Task statement: Wherever the string "defined" turns up in the data, copy the whole line.

Source data:
○ ○ ○ ○

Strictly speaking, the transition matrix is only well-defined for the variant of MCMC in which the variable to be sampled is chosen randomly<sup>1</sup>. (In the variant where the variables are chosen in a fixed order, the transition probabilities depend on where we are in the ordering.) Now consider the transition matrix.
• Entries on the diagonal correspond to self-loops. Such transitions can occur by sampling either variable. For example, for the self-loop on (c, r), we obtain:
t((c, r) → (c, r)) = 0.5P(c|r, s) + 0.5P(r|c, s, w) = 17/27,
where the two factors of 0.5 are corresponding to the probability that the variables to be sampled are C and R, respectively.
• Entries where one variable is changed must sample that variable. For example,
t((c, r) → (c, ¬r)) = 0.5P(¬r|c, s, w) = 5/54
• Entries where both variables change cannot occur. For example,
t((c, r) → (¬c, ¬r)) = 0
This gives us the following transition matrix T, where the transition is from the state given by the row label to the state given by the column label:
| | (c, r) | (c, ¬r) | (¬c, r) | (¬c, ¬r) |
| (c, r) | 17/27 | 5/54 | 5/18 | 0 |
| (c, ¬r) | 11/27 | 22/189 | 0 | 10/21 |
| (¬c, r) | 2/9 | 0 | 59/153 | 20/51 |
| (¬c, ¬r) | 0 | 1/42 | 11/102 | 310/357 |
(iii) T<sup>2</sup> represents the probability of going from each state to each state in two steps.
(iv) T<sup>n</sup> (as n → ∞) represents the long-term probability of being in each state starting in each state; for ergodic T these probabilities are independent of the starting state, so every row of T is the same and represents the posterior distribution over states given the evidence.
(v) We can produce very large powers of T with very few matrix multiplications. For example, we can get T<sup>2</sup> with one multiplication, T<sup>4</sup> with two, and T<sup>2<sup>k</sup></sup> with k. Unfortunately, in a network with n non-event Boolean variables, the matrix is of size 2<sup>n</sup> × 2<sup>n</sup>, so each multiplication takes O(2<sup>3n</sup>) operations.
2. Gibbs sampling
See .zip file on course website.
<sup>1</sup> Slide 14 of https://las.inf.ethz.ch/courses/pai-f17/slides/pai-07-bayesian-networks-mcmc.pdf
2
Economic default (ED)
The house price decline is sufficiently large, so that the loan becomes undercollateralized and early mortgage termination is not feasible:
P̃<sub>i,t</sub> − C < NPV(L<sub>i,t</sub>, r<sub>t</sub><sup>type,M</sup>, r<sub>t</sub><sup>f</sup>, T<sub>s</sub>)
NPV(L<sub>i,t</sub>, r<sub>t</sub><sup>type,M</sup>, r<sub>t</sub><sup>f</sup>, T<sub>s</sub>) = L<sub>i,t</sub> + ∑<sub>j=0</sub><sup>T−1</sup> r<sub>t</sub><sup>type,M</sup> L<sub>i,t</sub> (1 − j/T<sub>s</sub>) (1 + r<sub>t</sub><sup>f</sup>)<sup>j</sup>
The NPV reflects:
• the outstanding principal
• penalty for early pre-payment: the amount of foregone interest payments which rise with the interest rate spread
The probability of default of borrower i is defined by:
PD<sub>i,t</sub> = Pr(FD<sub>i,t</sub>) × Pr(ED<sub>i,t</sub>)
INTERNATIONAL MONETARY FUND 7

○ ○ ○ ○

Exercise response:
Strictly speaking, the transition matrix is only well-defined for the variant of MCMC in which the variable to be sampled is chosen randomly<sup>1</sup>. (In the variant where the variables are chosen in a fixed order, the transition probabilities depend on where we are in the ordering.) Now consider the transition matrix.
The probability of default of borrower i is defined by:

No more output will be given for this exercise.